Собеседники молча сделали несколько шагов по померанцевой аллее. Генерал-губернатор держал в руках бумаги, на которых торопливо делал какие-то пометки.
— Святой отец, — проговорил он, — мне хотелось бы поговорить с вами об одном замысле, который пришел мне в голову вчера вечером. Вам известен Замок На Горе?
— Тот, где жил генерал Дюпарке? Я пока не имел чести посетить его лично, ведь во времена генерала меня еще не было на Мартинике, однако я много слышал об особе, которая живет сейчас в этом замке, некой мадам де Сент-Андре…
— Вот именно! — согласился господин де Туаси. — Особа, которая живет сейчас в этом замке, и вправду зовется мадам де Сент-Андре, но позволю себе заметить, что занимает она его, не имея на то ровно никаких прав. Ведь генерал, насколько мне известно, и не думал ей его дарить. Кроме того, сооружение это солидно укреплено и принесло бы куда больше пользы, если бы принадлежало нашим войскам…
— Уж не собираетесь ли вы реквизировать этот замок? — перебил его святой отец.
— Вы прочитали мои мысли. Известно ли вам, что господин де Пуэнси формирует команды пиратов?
— Вы хотите сказать, флибустьеров…
— Это одно и то же…
— Да нет, не совсем. Пираты, как вам известно, делают все, что им заблагорассудится, флибустьеры же господина де Пуэнси никогда не выходят в море, не получив патента на плавание, подписанного лично генерал-губернатором… Иными словами, они признают власть…
— …мятежную…
— Мятежную, не спорю, однако не станете же вы отрицать, что господин де Пуэнси все еще сохраняет в своих руках немалую власть. Он пользуется уважением у англичан. Даже испанцы, которые вообразили, будто эти края принадлежат им по праву и, стало быть, не уважают никого не их крови, даже они и то относятся к нему с известным почтением… Во всяком случае, куда почтительней, чем ко всем нам…

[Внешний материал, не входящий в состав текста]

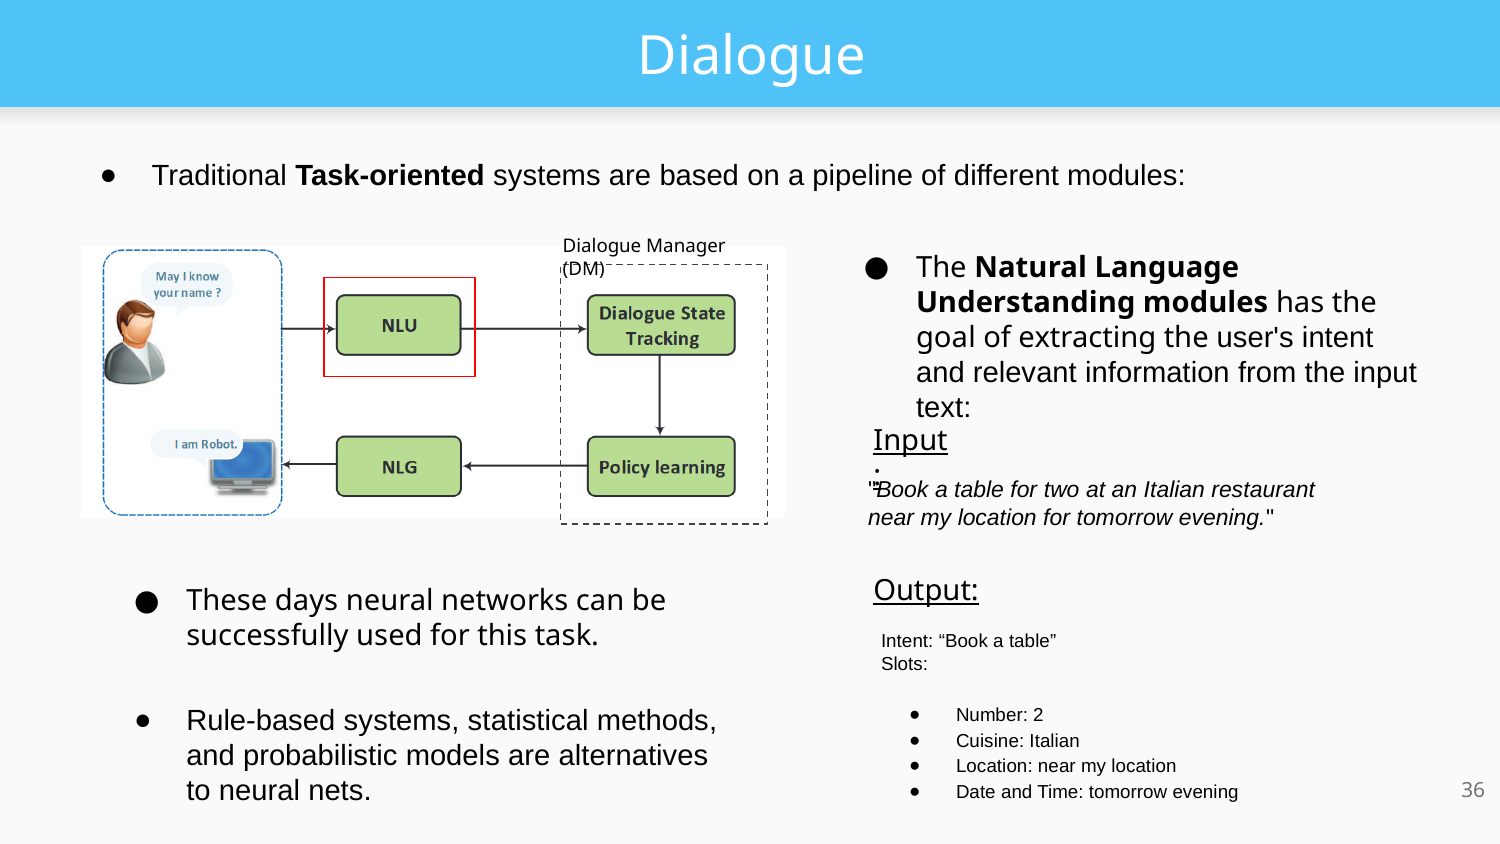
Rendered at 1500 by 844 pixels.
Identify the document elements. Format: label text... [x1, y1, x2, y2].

text_box "Book a table for two at an Italian restaurant near my location for tomorrow evening." [853, 459, 1346, 545]
text_box Output: [858, 556, 997, 622]
text_box Rule-based systems, statistical methods, and probabilistic models are alternatives to neural nets. [96, 686, 756, 822]
text_box Input: [858, 406, 966, 507]
picture [81, 246, 785, 519]
text_box Dialogue Manager (DM) [547, 218, 785, 246]
text_box These days neural networks can be successfully used for this task. [96, 566, 739, 667]
text_box Traditional Task-oriented systems are based on a pipeline of different modules: [61, 141, 1428, 207]
text_box Intent: “Book a table” Slots: Number: 2 Cuisine: Italian Location: near my location Date and Time: tomorrow evening [866, 614, 1416, 818]
text_box The Natural Language Understanding modules has the goal of extracting the user's intent and relevant information from the input text: [826, 233, 1441, 438]
slide_number ‹#› [1410, 758, 1500, 823]
title Dialogue [27, 3, 1476, 102]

— Знаю, — согласился губернатор, — увы, это так и есть! Положение весьма прискорбное, которое, похоже, не известно Мазарини, иначе бы он давно согласился прислать сюда силы, необходимые, чтобы положить конец этому безобразию! Хотя и в этом виноват все тот же господин де Пуэнси! Его флибустьеры, которых вы, святой отец, упорно не желаете путать с пиратами, все равно остаются убийцами и грабителями. Ведь недаром говорят, что они имеют свою долю со всех призов!

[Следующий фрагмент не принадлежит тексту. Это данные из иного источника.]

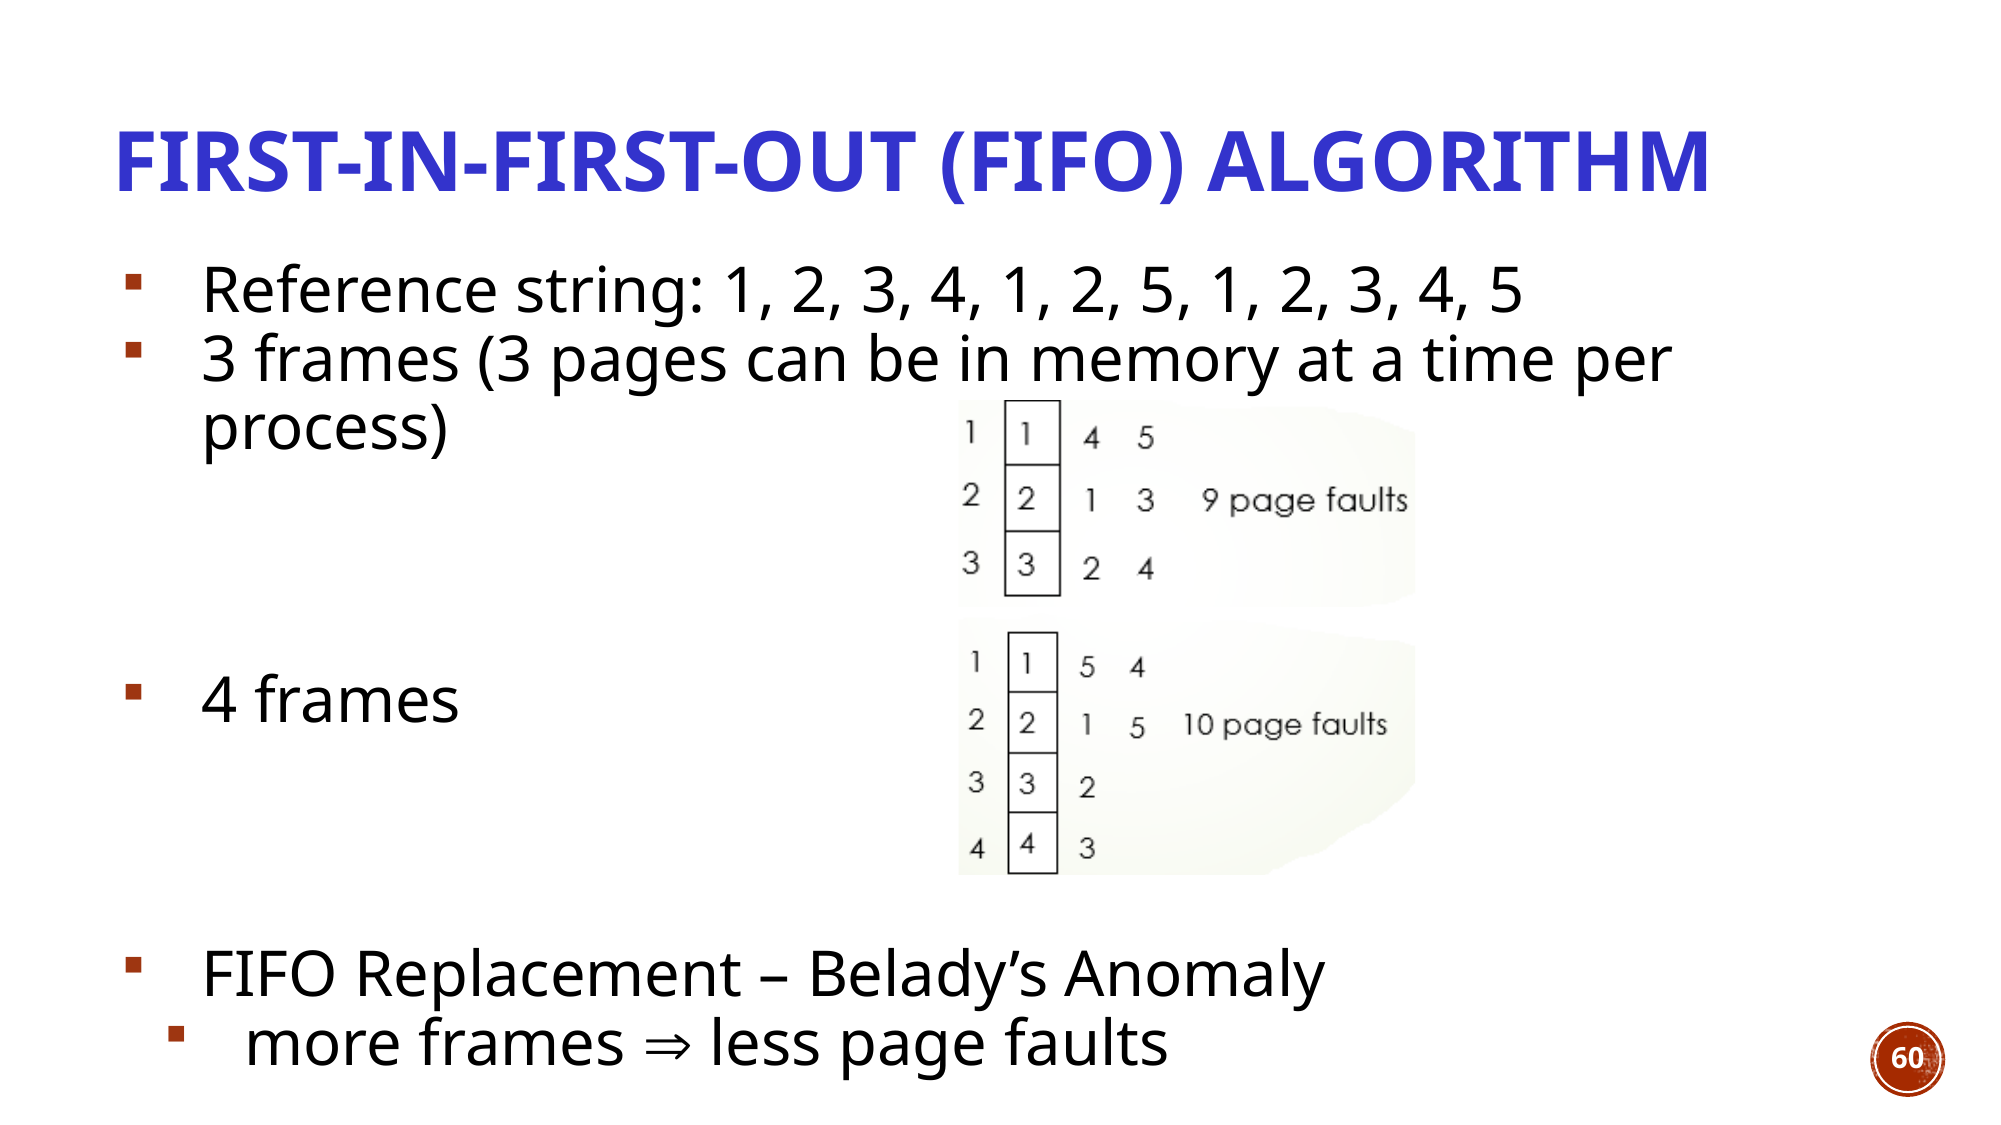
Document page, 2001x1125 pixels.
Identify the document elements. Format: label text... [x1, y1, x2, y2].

picture [958, 613, 1416, 875]
list Reference string: 1, 2, 3, 4, 1, 2, 5, 1, 2, 3, 4, 5 3 frames (3 pages can be in memory at a time per process) 4 frames FIFO Replacement – Belady’s Anomaly more frames  less page faults [97, 250, 1905, 1089]
title First-In-First-Out (FIFO) Algorithm [97, 79, 1905, 250]
slide_number 60 [1855, 1028, 1961, 1089]
picture [958, 400, 1416, 607]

— Сын мой, — возразил священник, — я понимаю и вполне разделяю ваше негодование. И никак не могу одобрить действий господина де Пуэнси. Все эти преступления по сути своей порочны и противны как законам природы, так и божественной заповеди, гласящей: «Не укради добра ближнего своего». Ведь говорил же святой апостол Павел: «Украдший да не увидит Царствия Небесного».
— Но ведь к грабежам, святой отец, следует добавить и грех более тяжкий — убийства! Сколько раз проливали они кровь невинных и праведных?

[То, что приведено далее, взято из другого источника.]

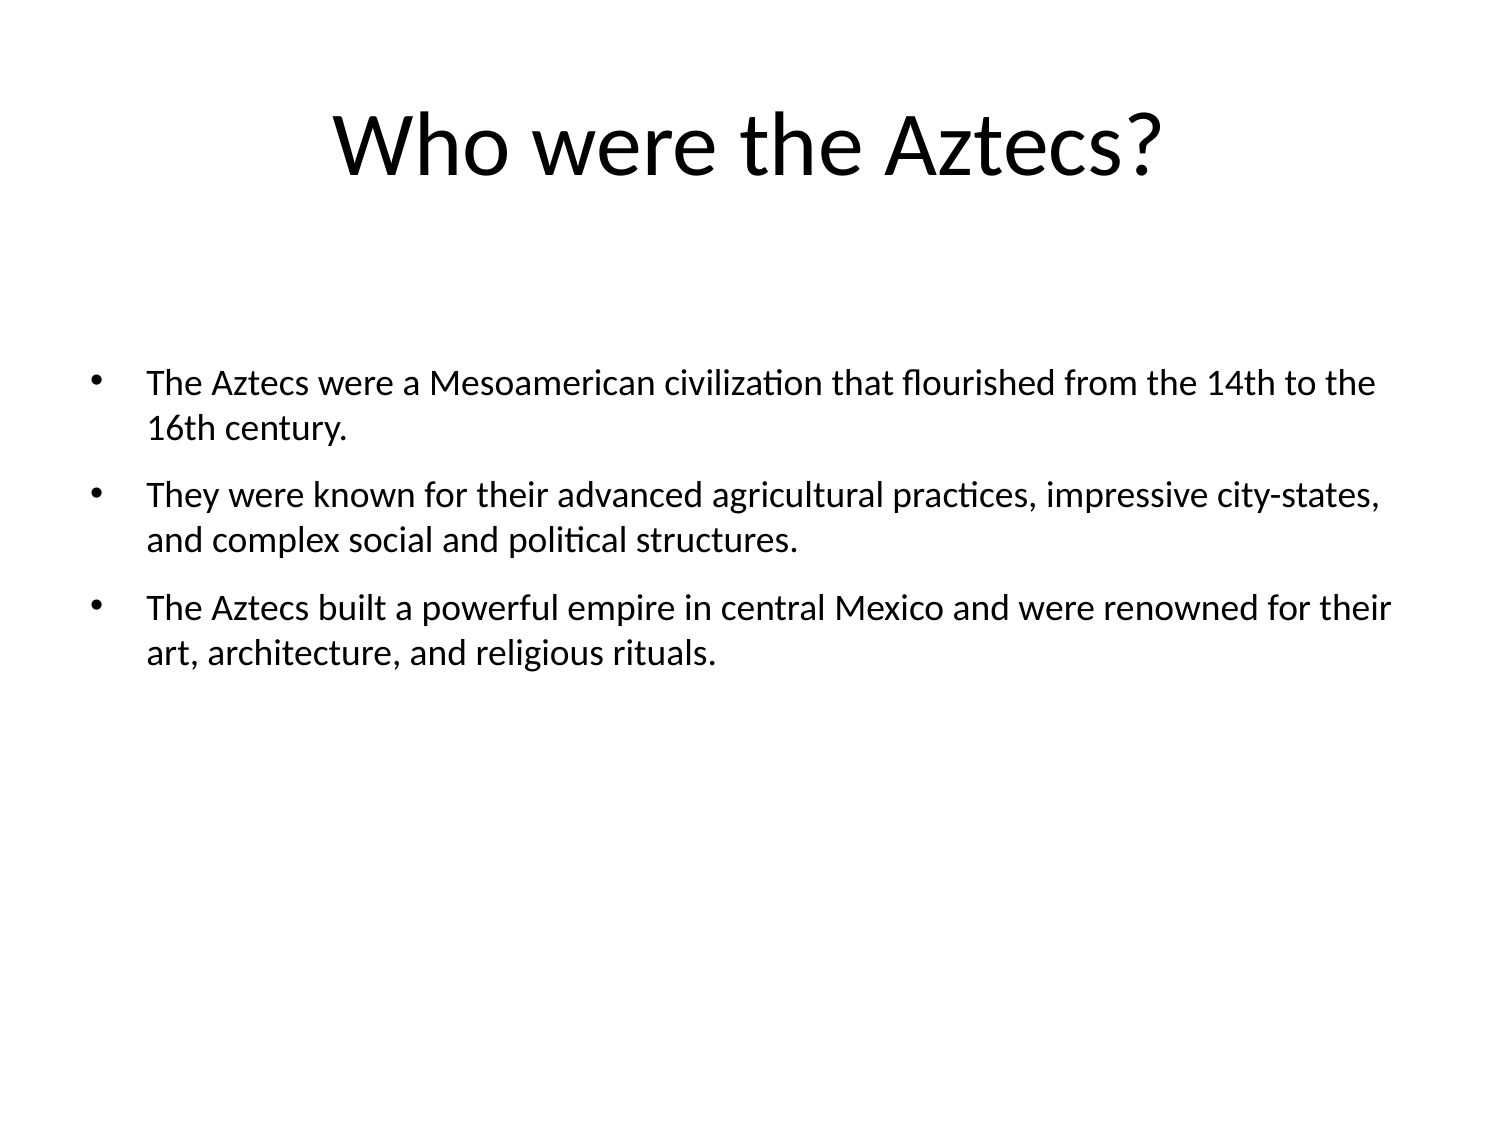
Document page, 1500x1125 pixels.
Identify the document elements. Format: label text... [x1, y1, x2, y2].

title Who were the Aztecs? [75, 45, 1425, 233]
list The Aztecs were a Mesoamerican civilization that flourished from the 14th to the 16th century. They were known for their advanced agricultural practices, impressive city-states, and complex social and political structures. The Aztecs built a powerful empire in central Mexico and were renowned for their art, architecture, and religious rituals. [75, 262, 1425, 1005]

— Знаю, знаю, — как-то несколько торжественно согласился отец Дютертр, — знаю, что, не имея более никакого освященного законом права прибегать к оружию, он не должен был бы ни пользоваться им, ни карать им кого бы то ни было…
— Золотые слова, святой отец! — воскликнул господин де Туаси. — Как было бы хорошо, если бы вы собственноручно довели это до сведения кардинала! Как было бы хорошо, если бы вы объяснили ему все это, дабы у него создалось ясное представление, что думает об этом мятежнике ваша конгрегация!
— Сын мой, — ответил ему на это отец Дютертр, — но должен вам заметить, что в таком случае генерал Дюпарке, который отправился на борьбу с мятежником, станет в глазах Регентства одним из тех, кто сохранил верность королю и отечеству…
— Но позвольте! — сразу заволновался господин де Туаси. — Не надо забывать, что генерал действовал на свой страх и риск. Правда, я реквизировал все силы островов, чтобы поставить на место этого презренного командора, но я надеялся, что никто не станет предпринимать никаких действий, не испросив прежде моего дозволения… Я хотел организовать массированную атаку, чтобы одним махом бросить туда все силы, какими я располагал… Генерал же вместо этого предпочел действовать в одиночку. Иными словами, он просто-напросто лишил меня сил, на которые я был вправе рассчитывать, и дал без нужды уничтожить их англичанам, союзникам нашего врага!